Does it fill up without being switched on, or do you switch it on and then the pump runs to fill it? (I'm assuming it's plumbed you mean the water mains, or do you mean the electric mains)?



> but then the moment it is full it starts spraying water out of the top steam pressure valve


.

Do you mean the safety valve on top of the boiler viewed when you remove the cover? (I also assume the machine is not even warm when it does this)



> It stops when I either close the water feed or if I open the steam wand.


Again I assume it's plumbed so would expect it to stop when you close the water feed...*BUT is the pump still running? (assuming the pump ran in the first place)*

*
*If you open the steam wand does it stop because water is pissing out of the steam wand now and not the safety valve, or does the pump stop running?

*Also what's the steam pressure gauge saying all this time?*


----------



## garbar (Jul 9, 2017)

When I turn the mains water on it fills the tank without being switched on...

Then when it is full it push out on the top main safety valve.

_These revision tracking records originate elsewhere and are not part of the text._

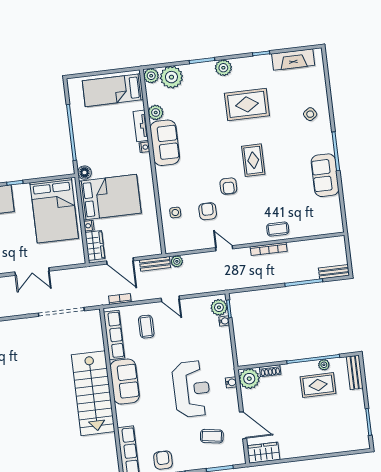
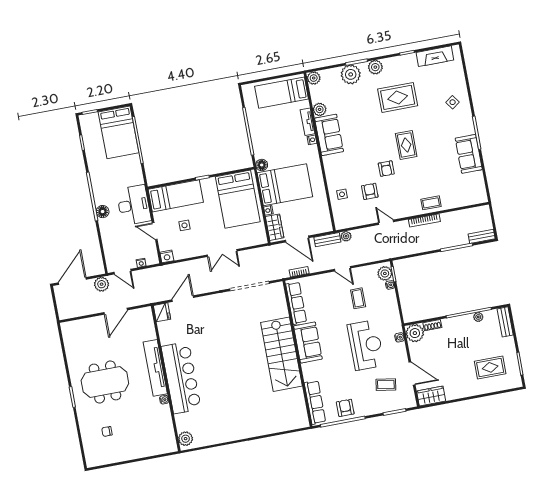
plant: (171, 77) -> (351, 74), moved
coffee table: (146, 327) -> (358, 298), moved
rug: (318, 385) -> (490, 367), moved

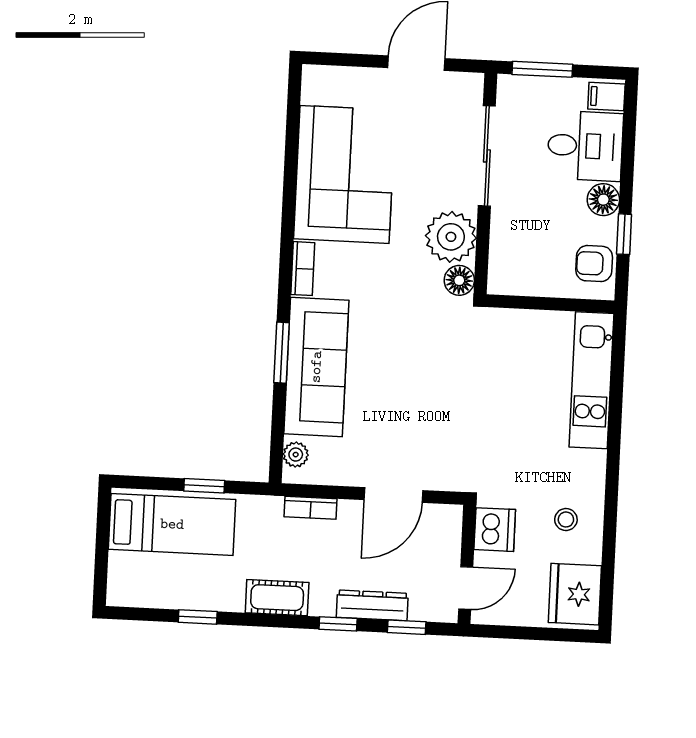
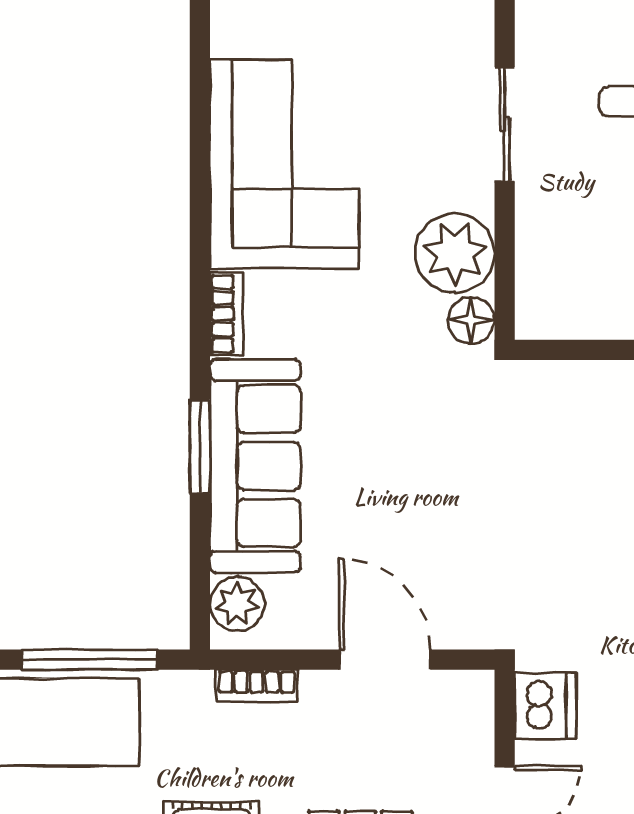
sliding door: (487, 156) -> (505, 124), width x0.73
plant: (296, 455) -> (237, 604), width x1.38, depth x1.38
window: (204, 486) -> (90, 660), width x2.17
door: (393, 495) -> (385, 660), swing flipped

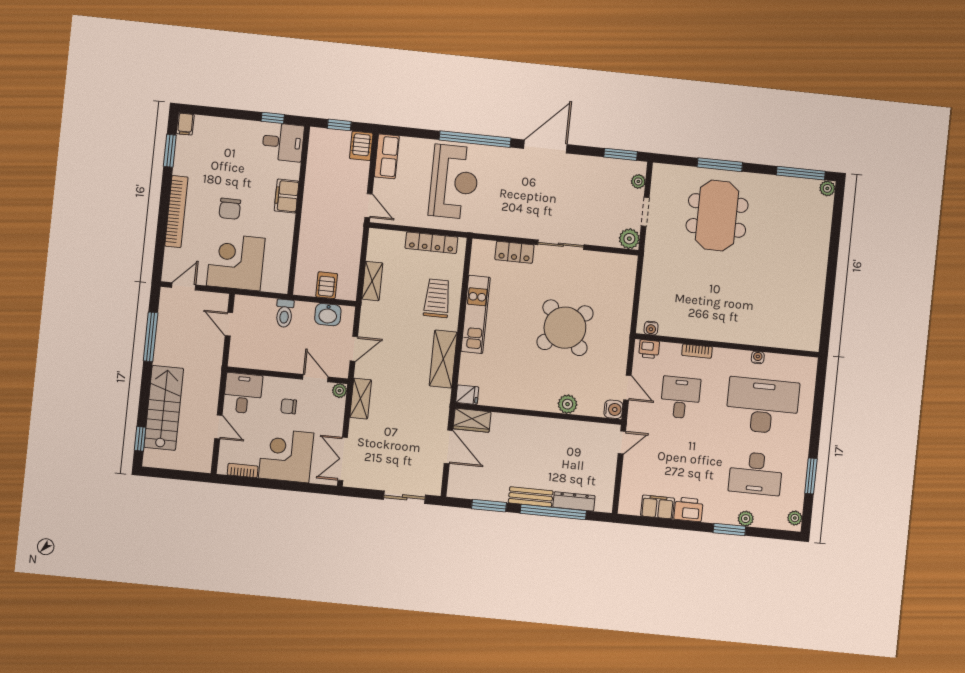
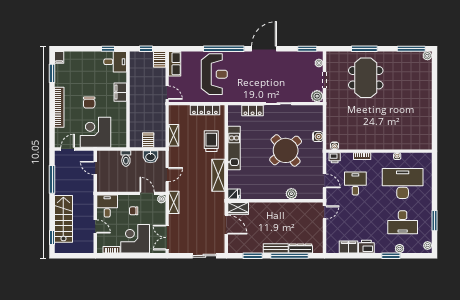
water cooler: (613, 409) -> (318, 137), moved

If I shut the mains water it stops


----------



## DavecUK (Aug 6, 2013)

Try changing the autofill solenoid valve, or inspect and check the installed one, if you know how.


----------



## garbar (Jul 9, 2017)

Good morning....could you perhaps give me advice how to check this? Is this the probe on the top?


----------



## DavecUK (Aug 6, 2013)

garbar said:


> Good morning....could you perhaps give me advice how to check this? Is this the probe on the top?


no, it's the solenoid valve, will have electric wires connected to it

https://www.google.co.uk/search?q=solenoid+valve+coffee+machine


----------